Investing.com -- Bernstein upgraded shares of Cava Group to “Outperform,” saying the recent selloff has improved the stock’s risk-reward profile while the company remains well-positioned for growth despite broader economic uncertainty.
Cava shares are down about 30% year-to-date, but Bernstein said there has been no material deterioration” in the company’s long-term fundamentals and sees upside ahead of its first-quarter earnings report.
We believe the market is overly discounting near-term risks while under-valuing the long-term growth story, analysts wrote, maintaining a price target of $115.
Cava’s cautious guidance for 6-8% same-store sales growth in 2025 leaves room for upside, and recent sales data suggest the potential to exceed 10%.
The company’s relatively affluent customer base and history of disciplined pricing could insulate it from a potential downturn.
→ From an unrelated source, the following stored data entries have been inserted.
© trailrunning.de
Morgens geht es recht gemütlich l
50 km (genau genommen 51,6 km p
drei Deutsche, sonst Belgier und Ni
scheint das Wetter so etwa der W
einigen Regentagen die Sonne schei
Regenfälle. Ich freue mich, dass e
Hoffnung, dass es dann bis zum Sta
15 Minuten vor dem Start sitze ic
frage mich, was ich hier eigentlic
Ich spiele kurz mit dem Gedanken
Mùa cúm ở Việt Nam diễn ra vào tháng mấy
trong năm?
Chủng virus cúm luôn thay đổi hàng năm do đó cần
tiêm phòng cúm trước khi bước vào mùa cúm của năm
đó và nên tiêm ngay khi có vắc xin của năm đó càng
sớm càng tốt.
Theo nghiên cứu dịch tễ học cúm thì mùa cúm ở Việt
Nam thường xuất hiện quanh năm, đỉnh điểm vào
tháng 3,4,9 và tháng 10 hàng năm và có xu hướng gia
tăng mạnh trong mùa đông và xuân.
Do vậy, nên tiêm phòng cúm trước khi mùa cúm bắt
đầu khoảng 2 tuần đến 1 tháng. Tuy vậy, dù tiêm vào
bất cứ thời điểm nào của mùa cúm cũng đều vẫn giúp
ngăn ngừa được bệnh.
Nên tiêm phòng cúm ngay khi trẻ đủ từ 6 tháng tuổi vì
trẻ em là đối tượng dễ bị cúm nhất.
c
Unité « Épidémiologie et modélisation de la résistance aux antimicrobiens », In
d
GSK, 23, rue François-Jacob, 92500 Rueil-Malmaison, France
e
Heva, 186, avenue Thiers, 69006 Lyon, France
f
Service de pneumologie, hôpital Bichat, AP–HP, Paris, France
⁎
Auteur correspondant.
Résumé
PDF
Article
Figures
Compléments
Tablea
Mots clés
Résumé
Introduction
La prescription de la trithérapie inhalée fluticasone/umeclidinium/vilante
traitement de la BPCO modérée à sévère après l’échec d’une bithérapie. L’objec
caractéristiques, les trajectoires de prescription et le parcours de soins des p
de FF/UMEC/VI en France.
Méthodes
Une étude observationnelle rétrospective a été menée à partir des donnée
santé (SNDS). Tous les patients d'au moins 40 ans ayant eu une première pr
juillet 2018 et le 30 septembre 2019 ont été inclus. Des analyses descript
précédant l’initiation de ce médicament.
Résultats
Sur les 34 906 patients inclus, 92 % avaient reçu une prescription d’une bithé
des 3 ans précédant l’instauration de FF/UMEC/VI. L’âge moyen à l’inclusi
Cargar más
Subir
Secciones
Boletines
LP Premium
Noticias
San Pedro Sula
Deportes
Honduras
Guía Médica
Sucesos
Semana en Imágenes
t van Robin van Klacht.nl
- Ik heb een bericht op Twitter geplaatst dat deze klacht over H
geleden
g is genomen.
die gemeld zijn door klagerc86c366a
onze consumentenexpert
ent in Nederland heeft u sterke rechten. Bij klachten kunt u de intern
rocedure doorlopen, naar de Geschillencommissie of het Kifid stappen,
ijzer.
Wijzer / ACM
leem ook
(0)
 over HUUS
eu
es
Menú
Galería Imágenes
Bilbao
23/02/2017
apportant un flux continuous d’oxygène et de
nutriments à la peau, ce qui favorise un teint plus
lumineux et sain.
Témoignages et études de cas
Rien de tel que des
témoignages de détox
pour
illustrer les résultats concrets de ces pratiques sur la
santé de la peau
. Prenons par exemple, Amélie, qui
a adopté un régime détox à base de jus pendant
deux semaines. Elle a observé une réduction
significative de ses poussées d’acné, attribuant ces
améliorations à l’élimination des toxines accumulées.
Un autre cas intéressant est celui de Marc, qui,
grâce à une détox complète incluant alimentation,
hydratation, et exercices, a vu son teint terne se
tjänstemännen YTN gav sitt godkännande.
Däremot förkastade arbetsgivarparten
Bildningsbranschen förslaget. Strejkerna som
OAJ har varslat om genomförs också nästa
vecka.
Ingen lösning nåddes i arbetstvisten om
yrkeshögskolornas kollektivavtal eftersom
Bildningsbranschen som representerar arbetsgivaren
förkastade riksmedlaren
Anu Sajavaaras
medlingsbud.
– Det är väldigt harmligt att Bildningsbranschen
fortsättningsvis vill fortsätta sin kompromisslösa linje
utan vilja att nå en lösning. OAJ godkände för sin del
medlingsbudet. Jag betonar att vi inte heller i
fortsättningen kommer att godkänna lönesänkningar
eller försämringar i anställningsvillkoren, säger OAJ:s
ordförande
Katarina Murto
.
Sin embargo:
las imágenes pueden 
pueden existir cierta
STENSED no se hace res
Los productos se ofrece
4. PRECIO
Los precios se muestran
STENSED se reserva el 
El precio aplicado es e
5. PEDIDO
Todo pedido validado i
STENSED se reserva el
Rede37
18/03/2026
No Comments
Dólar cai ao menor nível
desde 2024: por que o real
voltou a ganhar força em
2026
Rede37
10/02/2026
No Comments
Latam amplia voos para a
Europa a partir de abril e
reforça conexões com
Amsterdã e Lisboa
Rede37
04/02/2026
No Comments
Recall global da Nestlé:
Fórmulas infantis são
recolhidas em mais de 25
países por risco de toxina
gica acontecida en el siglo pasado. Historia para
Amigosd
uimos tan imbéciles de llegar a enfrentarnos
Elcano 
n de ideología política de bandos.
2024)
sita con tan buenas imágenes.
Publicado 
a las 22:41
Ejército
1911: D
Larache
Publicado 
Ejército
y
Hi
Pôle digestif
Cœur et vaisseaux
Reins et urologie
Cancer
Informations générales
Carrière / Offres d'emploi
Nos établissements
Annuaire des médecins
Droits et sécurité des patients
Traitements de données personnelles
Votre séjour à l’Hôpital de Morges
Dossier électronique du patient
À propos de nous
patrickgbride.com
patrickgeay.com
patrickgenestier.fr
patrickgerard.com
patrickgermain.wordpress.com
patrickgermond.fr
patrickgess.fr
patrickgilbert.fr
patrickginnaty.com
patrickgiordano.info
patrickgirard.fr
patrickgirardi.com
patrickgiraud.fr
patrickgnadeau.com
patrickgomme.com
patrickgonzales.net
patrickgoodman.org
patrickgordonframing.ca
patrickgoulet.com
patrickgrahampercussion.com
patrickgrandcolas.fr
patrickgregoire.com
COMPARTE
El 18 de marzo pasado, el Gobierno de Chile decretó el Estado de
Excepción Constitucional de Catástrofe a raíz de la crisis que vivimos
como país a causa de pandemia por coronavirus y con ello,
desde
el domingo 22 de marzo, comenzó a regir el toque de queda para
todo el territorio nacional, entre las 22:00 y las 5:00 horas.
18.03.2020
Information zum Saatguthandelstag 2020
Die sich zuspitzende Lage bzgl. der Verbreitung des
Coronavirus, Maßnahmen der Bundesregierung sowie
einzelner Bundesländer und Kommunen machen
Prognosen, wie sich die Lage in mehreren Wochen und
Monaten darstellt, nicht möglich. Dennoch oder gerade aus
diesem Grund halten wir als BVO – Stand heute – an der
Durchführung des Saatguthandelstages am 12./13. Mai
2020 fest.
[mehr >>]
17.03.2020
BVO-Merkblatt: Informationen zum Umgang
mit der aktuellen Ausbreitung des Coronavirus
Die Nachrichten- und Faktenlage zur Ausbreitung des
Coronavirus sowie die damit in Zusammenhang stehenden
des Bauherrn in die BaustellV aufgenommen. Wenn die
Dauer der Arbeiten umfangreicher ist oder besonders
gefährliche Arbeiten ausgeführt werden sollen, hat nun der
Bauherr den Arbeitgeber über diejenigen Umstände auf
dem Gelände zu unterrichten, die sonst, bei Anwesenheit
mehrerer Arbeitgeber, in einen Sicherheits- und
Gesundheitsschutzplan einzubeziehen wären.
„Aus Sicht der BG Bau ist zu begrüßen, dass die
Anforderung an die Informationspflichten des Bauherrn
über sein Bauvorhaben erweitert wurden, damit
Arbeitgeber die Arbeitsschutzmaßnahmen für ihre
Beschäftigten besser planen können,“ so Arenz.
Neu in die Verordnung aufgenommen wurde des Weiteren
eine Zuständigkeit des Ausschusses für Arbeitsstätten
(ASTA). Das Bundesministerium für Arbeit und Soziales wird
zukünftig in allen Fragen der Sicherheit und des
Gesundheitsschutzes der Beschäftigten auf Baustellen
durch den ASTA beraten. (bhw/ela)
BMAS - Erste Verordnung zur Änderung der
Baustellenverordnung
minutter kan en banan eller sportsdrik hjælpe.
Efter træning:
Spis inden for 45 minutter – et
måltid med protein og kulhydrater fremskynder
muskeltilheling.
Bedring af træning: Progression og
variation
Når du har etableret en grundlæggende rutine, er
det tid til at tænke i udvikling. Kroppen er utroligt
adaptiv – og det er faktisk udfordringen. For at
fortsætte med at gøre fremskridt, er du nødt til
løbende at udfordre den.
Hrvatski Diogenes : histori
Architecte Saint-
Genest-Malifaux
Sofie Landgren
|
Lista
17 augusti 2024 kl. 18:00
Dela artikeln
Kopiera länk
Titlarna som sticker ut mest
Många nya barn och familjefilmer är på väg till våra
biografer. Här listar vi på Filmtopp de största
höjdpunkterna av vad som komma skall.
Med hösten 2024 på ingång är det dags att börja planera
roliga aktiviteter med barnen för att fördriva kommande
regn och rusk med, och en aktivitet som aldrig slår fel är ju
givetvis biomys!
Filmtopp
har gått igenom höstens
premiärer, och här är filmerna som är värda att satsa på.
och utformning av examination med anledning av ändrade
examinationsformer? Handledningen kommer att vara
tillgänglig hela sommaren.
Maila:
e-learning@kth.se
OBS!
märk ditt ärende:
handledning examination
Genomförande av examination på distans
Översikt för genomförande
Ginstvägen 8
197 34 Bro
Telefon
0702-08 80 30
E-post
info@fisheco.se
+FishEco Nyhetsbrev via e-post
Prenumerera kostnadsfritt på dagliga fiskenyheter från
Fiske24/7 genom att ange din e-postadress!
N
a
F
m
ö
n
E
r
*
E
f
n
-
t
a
Bernstein says margins of the company remain healthy, and Cava is expected to support 15-18% unit growth in 2026 despite cost pressures.
The analysts noted that Cava has “underpriced CPI by 800 basis points” over the past several years, boosting its value perception.
Analysts also pointed to Cava’s limited reliance on imports and strong cash-on-cash returns as buffers against tariff-related risks.
Bernstein said the market’s treatment of Cava resembles the multiple compression seen in peers like Chipotle (NYSE:CMG) and Panera during the financial crisis, despite Cava’s “long-term compounding opportunity staying intact.”
The firm values Cava using a 20-year discounted cash flow model, with projected free cash flow growth of 21-22% and a WACC of 9.6%.